Wade bespreekt de motivatietypologie in de zelfdeterminatietheorie en verkent de egoïstische kant van de motivatie voor openbare dienstverlening.
Beschikbaar op Amazon.
Het Handboek van Zelfdeterminatieonderzoek (Deci & Ryan, 2004).
Het Handboek van Zelf-Determinatie Onderzoek geeft een samenvatting van meer dan 20 jaar bevindingen uit onderzoek naar zelf-determinatie van sociale, persoonlijkheids, klinische, ontwikkelings, en toegepaste psychologen.

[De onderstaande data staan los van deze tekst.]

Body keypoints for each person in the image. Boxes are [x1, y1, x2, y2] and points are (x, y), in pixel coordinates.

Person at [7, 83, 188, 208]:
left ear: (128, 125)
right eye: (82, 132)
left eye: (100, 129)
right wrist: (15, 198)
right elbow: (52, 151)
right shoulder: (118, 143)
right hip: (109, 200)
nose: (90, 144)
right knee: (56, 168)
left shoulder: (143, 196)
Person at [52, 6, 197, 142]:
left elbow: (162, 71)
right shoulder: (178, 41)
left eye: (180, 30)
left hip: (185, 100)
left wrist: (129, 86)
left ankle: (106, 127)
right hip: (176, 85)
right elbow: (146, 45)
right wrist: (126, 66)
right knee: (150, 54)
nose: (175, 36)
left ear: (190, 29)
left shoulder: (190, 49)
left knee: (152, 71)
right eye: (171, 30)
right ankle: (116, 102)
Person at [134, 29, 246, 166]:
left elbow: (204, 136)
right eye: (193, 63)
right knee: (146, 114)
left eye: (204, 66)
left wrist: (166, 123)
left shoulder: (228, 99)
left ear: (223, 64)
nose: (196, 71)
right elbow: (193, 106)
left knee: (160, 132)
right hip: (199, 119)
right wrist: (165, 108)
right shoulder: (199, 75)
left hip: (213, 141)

Met de nadruk op het belang van zelfbeschikking voor het begrijpen van motivationele processen en voor het oplossen van dringende problemen in de echte wereld, geeft dit handboek een gedetailleerd overzicht van de zelfbeschikkingstheorie, verkent de huidige stand van zaken van het zelfbeschikkingsonderzoek in relatie tot andere onderzoeksgebieden zoals coping, eigenwaarde, en interesse.
Beschikbaar op Amazon.
The Oxford Handbook of Work Motivation, Engagement, and Self-Determination Theory (Gagne (Ed.), 2015).
The Oxford Handbook of Work Motivation, Engagement, and Self-Determination Theory brengt experts op het gebied van zelfdeterminatietheorie en organisatiepsychologie bij elkaar die een breed scala aan onderwerpen bespreken.

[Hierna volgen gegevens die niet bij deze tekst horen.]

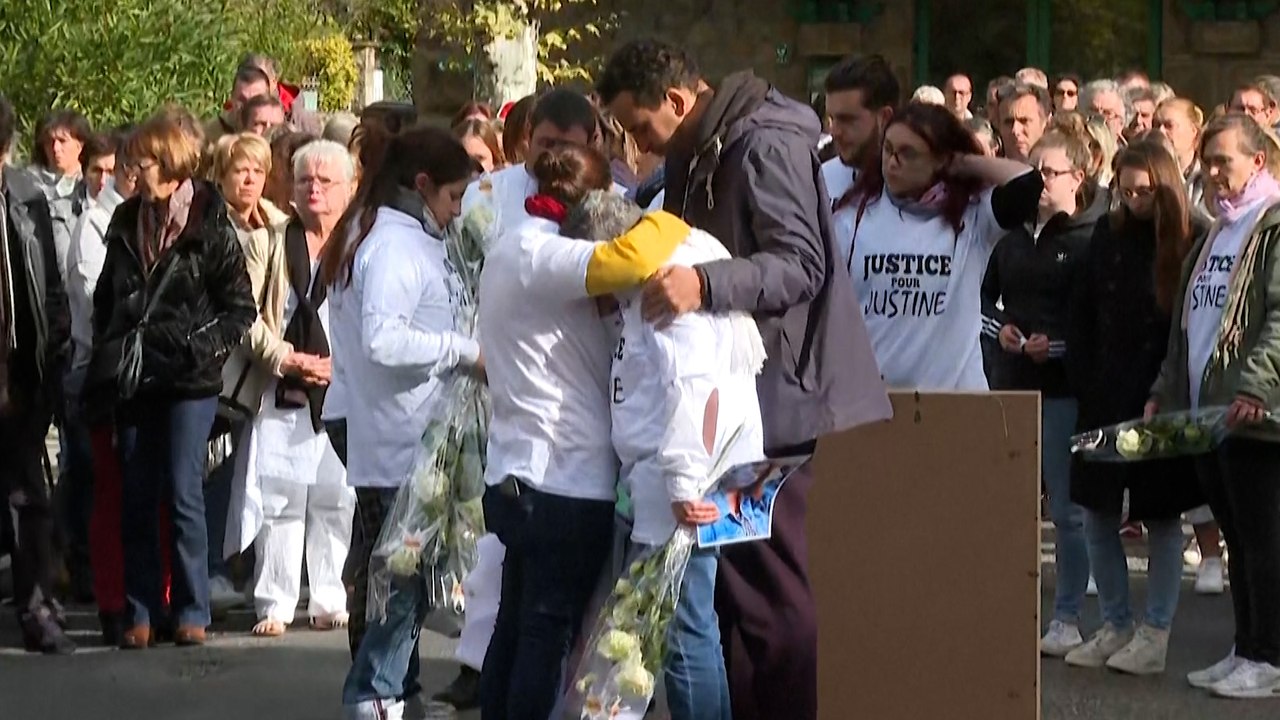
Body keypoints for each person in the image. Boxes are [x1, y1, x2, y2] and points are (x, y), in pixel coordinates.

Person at [599, 39, 891, 720]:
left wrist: (703, 284)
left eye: (641, 127)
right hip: (728, 399)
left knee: (767, 597)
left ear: (678, 100)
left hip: (771, 402)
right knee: (729, 597)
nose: (638, 147)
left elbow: (801, 264)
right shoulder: (701, 143)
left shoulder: (762, 142)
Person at [534, 145, 767, 720]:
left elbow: (694, 388)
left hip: (683, 479)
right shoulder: (678, 258)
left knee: (683, 632)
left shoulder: (664, 288)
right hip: (685, 471)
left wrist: (683, 483)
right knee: (682, 626)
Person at [324, 126, 480, 720]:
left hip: (412, 433)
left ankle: (394, 690)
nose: (457, 211)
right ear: (421, 185)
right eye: (453, 197)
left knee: (401, 574)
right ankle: (375, 691)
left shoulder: (402, 237)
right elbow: (384, 340)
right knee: (402, 577)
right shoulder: (392, 245)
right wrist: (463, 351)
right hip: (399, 439)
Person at [86, 111, 256, 649]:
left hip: (189, 381)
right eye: (133, 163)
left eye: (145, 162)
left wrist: (194, 348)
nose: (135, 172)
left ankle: (191, 609)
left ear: (171, 163)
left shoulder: (208, 221)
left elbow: (240, 309)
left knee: (183, 491)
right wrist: (115, 347)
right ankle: (140, 611)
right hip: (137, 376)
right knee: (137, 494)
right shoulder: (125, 220)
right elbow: (106, 299)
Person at [1064, 140, 1207, 675]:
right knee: (1095, 511)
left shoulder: (1191, 236)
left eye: (1144, 190)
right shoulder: (1108, 231)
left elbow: (1186, 325)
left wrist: (1166, 391)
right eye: (1125, 191)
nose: (1134, 200)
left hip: (1159, 395)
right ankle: (1116, 622)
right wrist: (1084, 377)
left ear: (1164, 185)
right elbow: (1083, 311)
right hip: (1103, 390)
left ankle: (1156, 632)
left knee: (1161, 516)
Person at [1150, 113, 1280, 700]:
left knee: (1262, 541)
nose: (1212, 171)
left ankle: (1269, 657)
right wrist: (1165, 390)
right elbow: (1188, 325)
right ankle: (1247, 647)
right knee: (1238, 539)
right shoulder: (1215, 233)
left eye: (1223, 160)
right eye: (1206, 162)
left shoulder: (1271, 227)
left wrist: (1257, 387)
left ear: (1257, 161)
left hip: (1255, 416)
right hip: (1208, 416)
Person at [980, 124, 1103, 658]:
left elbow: (1099, 320)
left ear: (1079, 177)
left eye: (1050, 172)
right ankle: (1007, 610)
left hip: (1063, 392)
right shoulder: (1008, 238)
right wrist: (1001, 329)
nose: (1040, 182)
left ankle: (1067, 617)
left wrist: (1056, 346)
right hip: (1010, 386)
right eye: (1034, 172)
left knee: (1067, 512)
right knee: (1009, 507)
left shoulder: (1090, 239)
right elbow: (982, 300)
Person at [229, 139, 356, 638]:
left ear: (349, 188)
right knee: (279, 498)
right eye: (305, 180)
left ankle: (328, 596)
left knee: (335, 497)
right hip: (283, 385)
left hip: (342, 386)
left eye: (325, 181)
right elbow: (244, 312)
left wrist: (342, 365)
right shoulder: (269, 241)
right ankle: (276, 601)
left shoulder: (360, 242)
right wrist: (285, 357)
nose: (314, 189)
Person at [842, 101, 1040, 390]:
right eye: (888, 149)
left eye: (908, 153)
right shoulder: (855, 217)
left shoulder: (973, 214)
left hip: (955, 397)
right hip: (876, 395)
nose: (893, 162)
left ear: (940, 160)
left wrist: (964, 162)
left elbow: (1027, 184)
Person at [0, 94, 73, 654]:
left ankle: (37, 605)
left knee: (28, 492)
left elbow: (50, 288)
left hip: (21, 367)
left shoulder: (26, 198)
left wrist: (54, 356)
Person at [819, 54, 900, 232]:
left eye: (847, 120)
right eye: (832, 118)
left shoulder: (922, 191)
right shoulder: (822, 179)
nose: (834, 132)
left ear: (884, 117)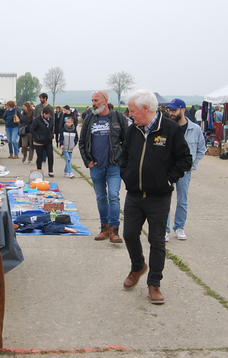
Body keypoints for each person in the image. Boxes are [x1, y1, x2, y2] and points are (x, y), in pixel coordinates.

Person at [119, 90, 192, 305]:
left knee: (157, 240)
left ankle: (154, 283)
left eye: (132, 111)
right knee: (129, 235)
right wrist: (126, 174)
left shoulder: (170, 129)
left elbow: (185, 159)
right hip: (134, 194)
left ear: (145, 108)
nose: (130, 115)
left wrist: (167, 181)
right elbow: (124, 156)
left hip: (159, 197)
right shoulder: (132, 130)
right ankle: (138, 267)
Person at [78, 90, 128, 243]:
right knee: (101, 198)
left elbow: (127, 141)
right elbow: (82, 142)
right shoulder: (90, 119)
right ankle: (104, 228)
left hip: (113, 166)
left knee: (113, 196)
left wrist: (121, 160)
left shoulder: (118, 117)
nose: (93, 103)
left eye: (96, 100)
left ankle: (114, 230)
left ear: (105, 101)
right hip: (96, 166)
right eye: (92, 100)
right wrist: (87, 161)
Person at [164, 99, 205, 242]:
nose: (171, 113)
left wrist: (193, 165)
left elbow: (201, 149)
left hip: (184, 171)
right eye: (170, 110)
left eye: (174, 110)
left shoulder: (195, 129)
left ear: (183, 110)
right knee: (165, 199)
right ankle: (165, 229)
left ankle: (179, 227)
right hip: (168, 170)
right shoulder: (167, 127)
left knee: (182, 200)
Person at [29, 105, 56, 177]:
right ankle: (39, 171)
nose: (47, 116)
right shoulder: (37, 119)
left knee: (50, 155)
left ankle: (50, 171)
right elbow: (32, 129)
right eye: (45, 114)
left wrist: (51, 135)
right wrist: (37, 137)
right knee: (40, 156)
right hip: (39, 141)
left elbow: (52, 128)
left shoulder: (51, 119)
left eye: (48, 114)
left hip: (48, 140)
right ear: (43, 113)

Het boek geeft suggesties voor praktijkmensen over hoe ze hun programma’s en praktijken kunnen aanpassen met behulp van zelfdeterminatietheorie principes.
Onderwerpen in het handboek zijn onder andere zelfdeterminatie onderzoek en praktijk, de toepassing van zelfdeterminatietheorie op het gebied van organisatiepsychologie, suggesties voor toekomstig onderzoek in de organisatiepsychologie, en een scala van onderwerpen met betrekking tot motivatie op de werkplek.
Hier te verkrijgen.
Als je van boekenlijsten houdt, lees dan zeker ook dit artikel over boeken over zelfwaardering.
Een boodschap voor thuis
We moeten ons autonoom voelen – dat we de auteurs en agenten van ons eigen gedrag zijn in plaats van het gevoel te hebben dat externe krachten ons gedrag controleren.

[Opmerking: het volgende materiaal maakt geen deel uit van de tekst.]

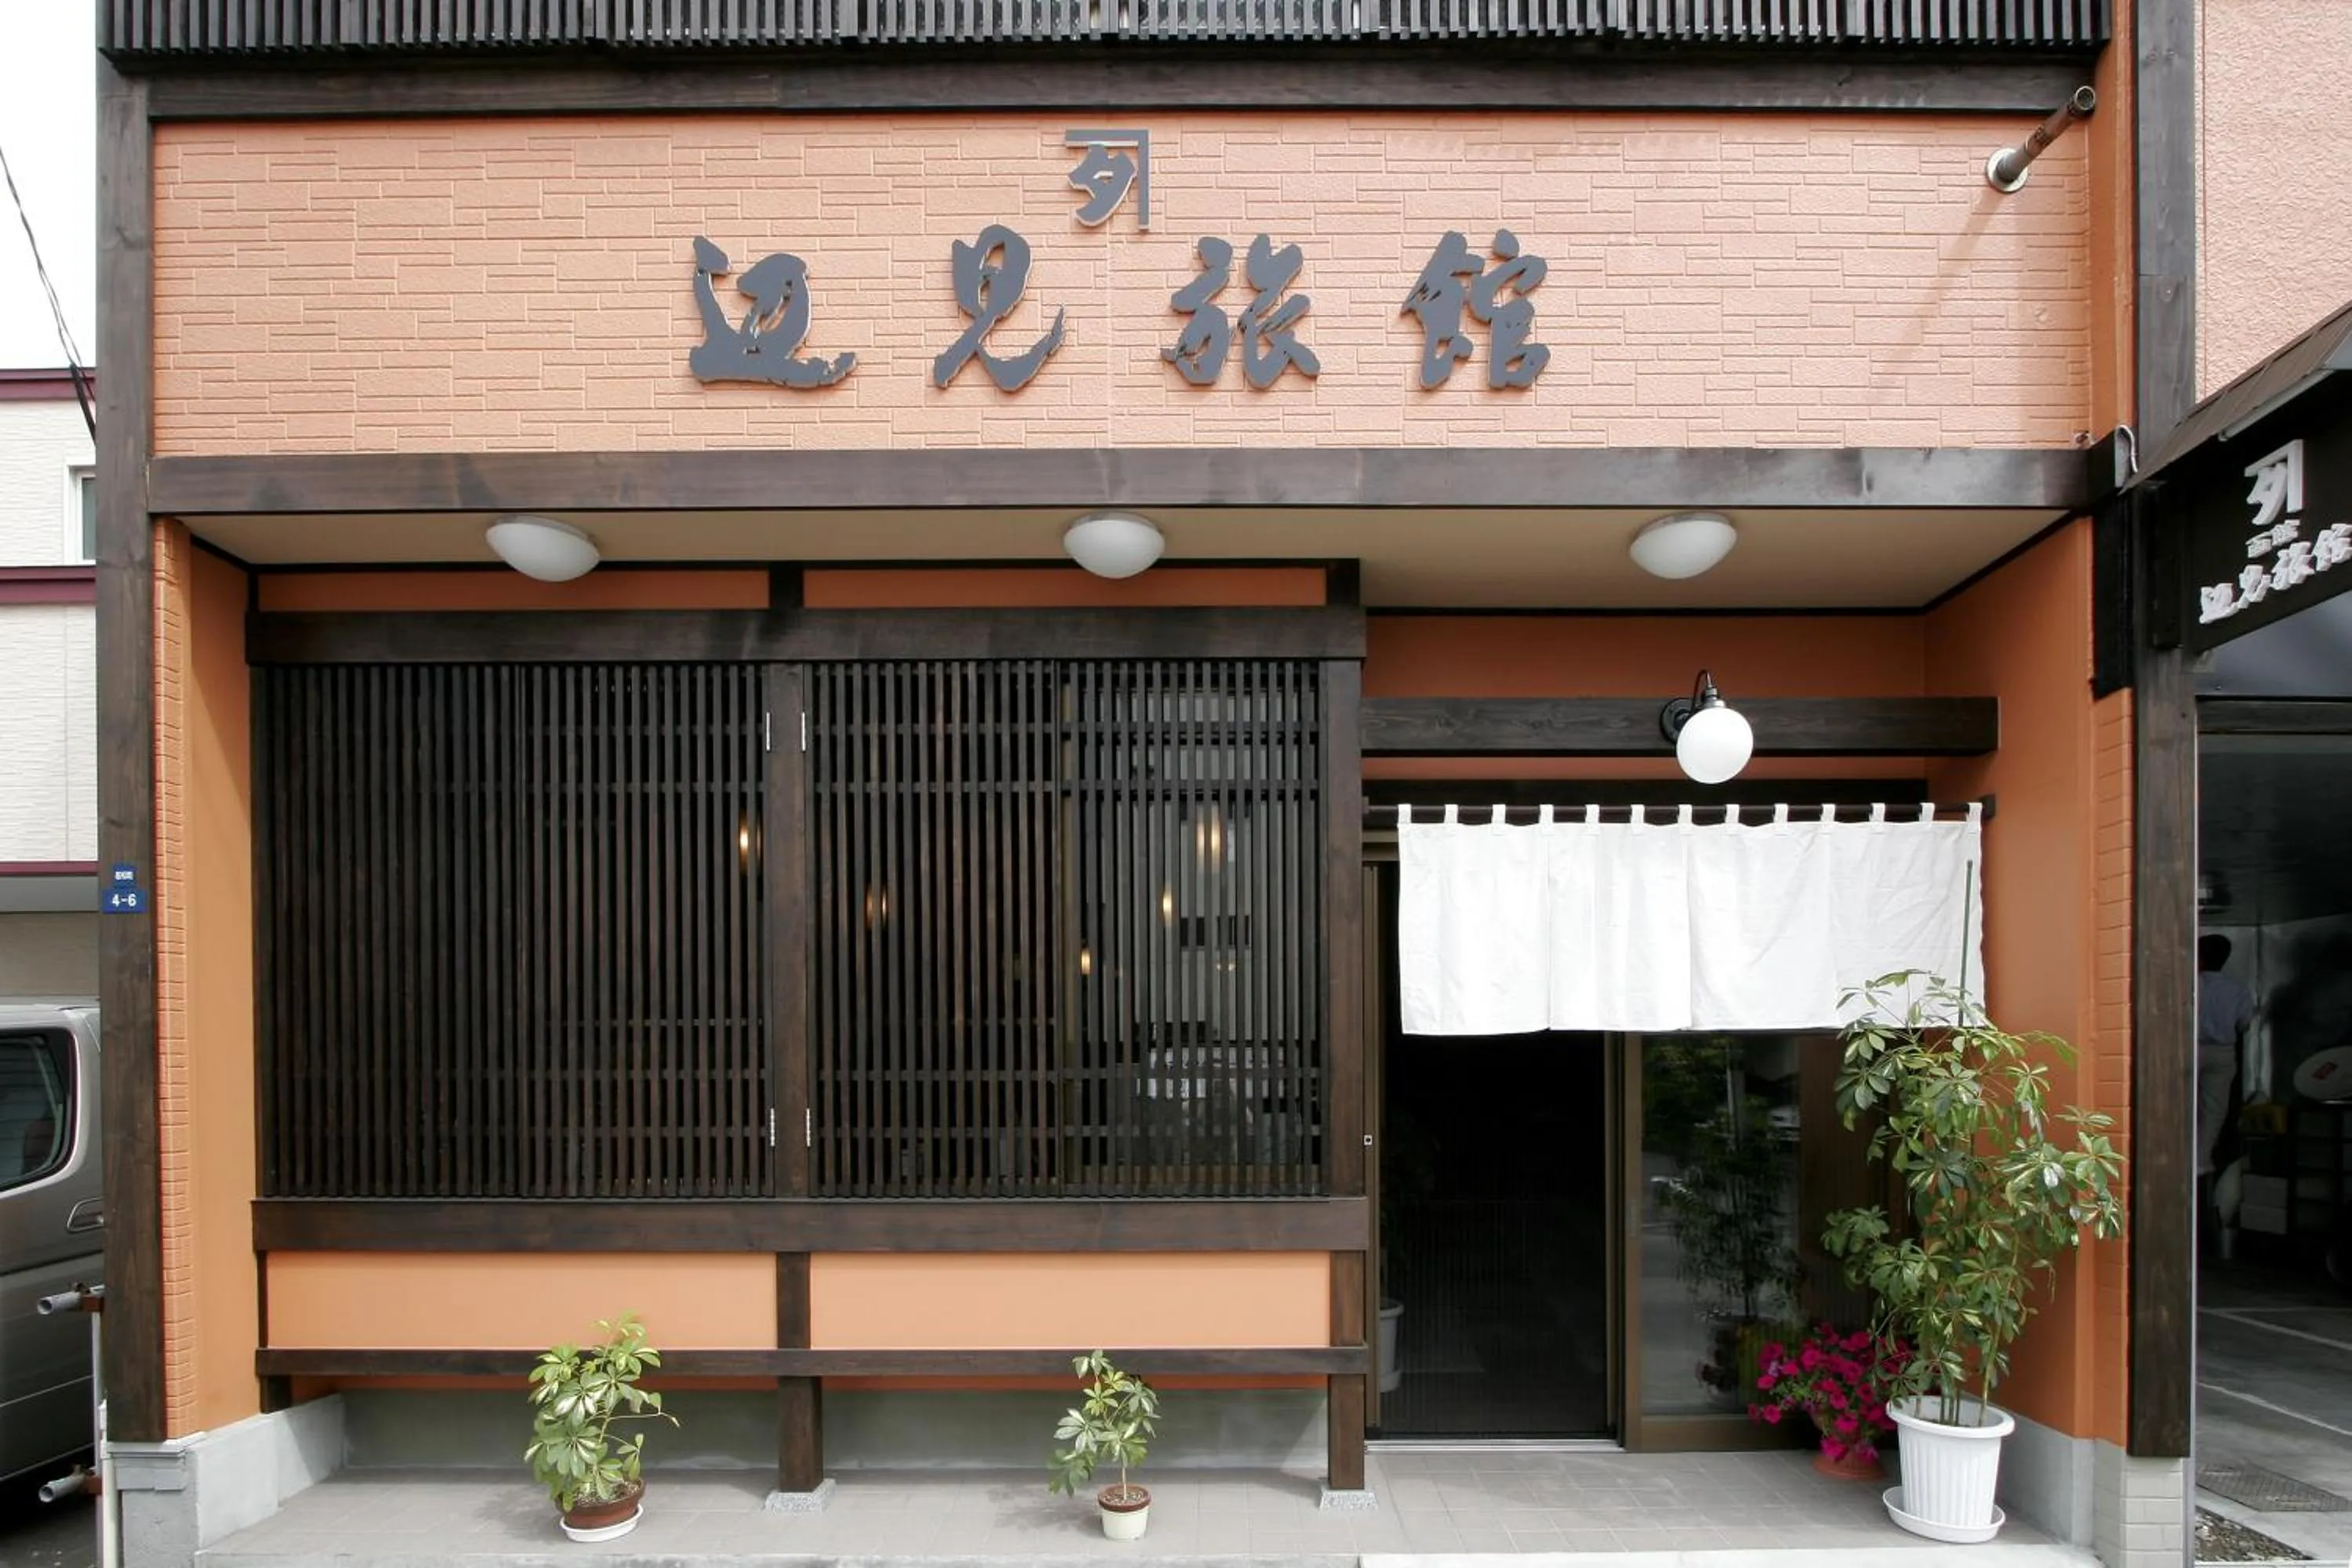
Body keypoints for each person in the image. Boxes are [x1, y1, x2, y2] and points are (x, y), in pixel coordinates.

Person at [2198, 934, 2258, 1256]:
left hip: (2192, 1047)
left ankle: (2179, 1147)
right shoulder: (2236, 988)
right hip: (2223, 1050)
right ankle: (2201, 1159)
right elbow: (2245, 1023)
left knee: (2183, 1100)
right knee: (2215, 1108)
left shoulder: (2192, 985)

Zelfbepaald zijn en de autonomie hebben om keuzes te maken die je toekomst vormgeven, is essentieel. Het betekent dat je weet wat je wilt, dat je keuzes maakt die op dat moment goed voor je zijn, en dat je actief dingen in je leven laat gebeuren. Wanneer we activiteiten en gedrag nastreven die intrinsiek gemotiveerd zijn en in lijn met onze persoonlijke doelen, voelen we ons gelukkiger, meer in controle, en capabeler.
Ik hoop dat je genoten hebt van dit stuk over zelfbeschikking – wat zijn jouw gedachten over het onderwerp? Laat het ons weten in de comments.